====== SUPPLIED ENTRIES ======

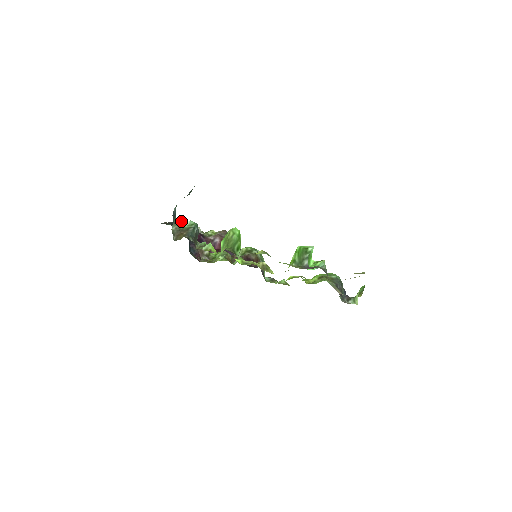
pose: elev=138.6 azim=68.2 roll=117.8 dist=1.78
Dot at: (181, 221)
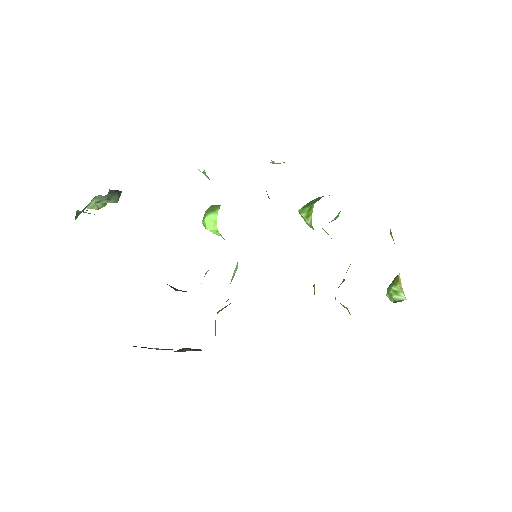
Dot at: occluded
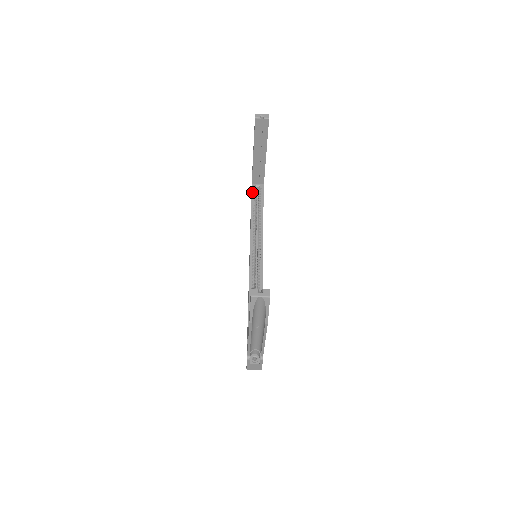
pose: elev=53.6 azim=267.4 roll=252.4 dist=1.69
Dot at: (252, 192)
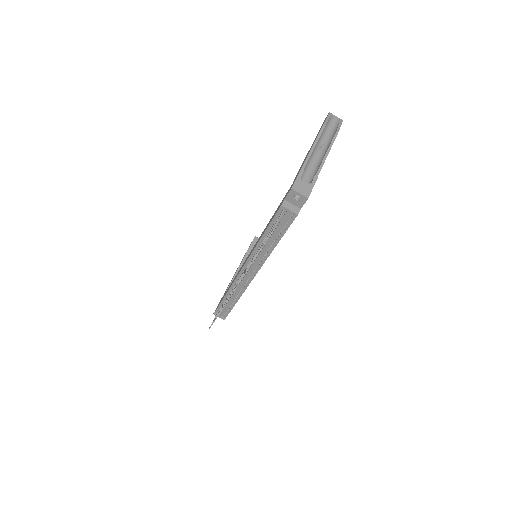
Dot at: occluded
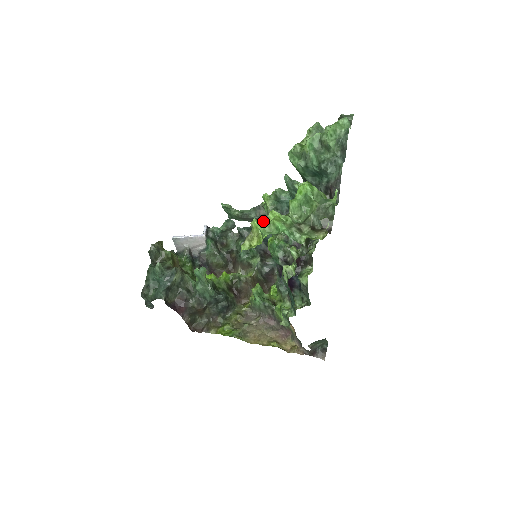
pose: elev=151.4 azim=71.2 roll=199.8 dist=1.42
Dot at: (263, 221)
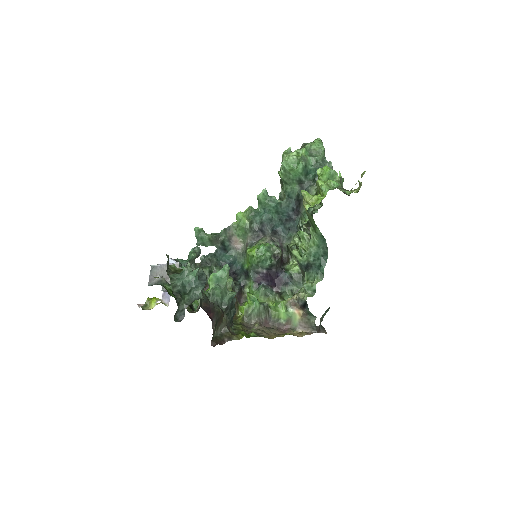
Dot at: (229, 243)
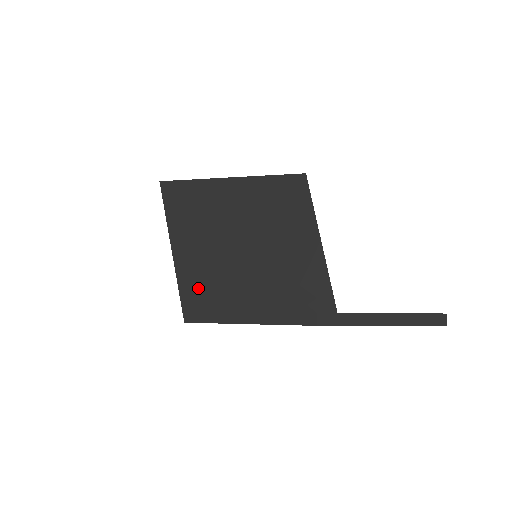
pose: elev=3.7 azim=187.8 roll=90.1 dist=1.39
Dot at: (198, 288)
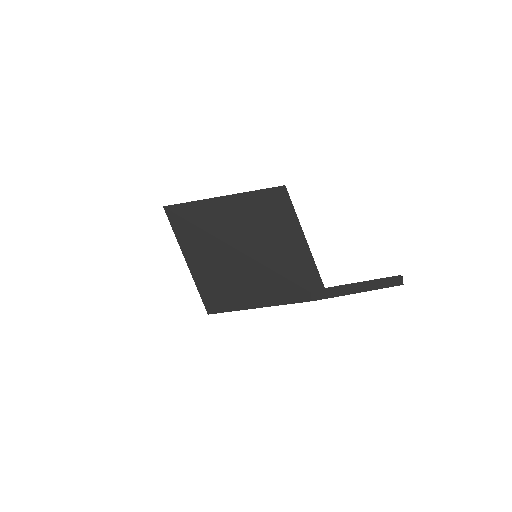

======

-- TASK BRIEF --
Copy the entries word for word, starting at the line that contains "pose: elev=3.7 azim=187.8 roll=90.1 dist=1.39" and ending at the last line of the entries. Leave the pictures out of your answer.

-- TASK SOLUTION --
pose: elev=3.7 azim=187.8 roll=90.1 dist=1.39
Dot at: (198, 288)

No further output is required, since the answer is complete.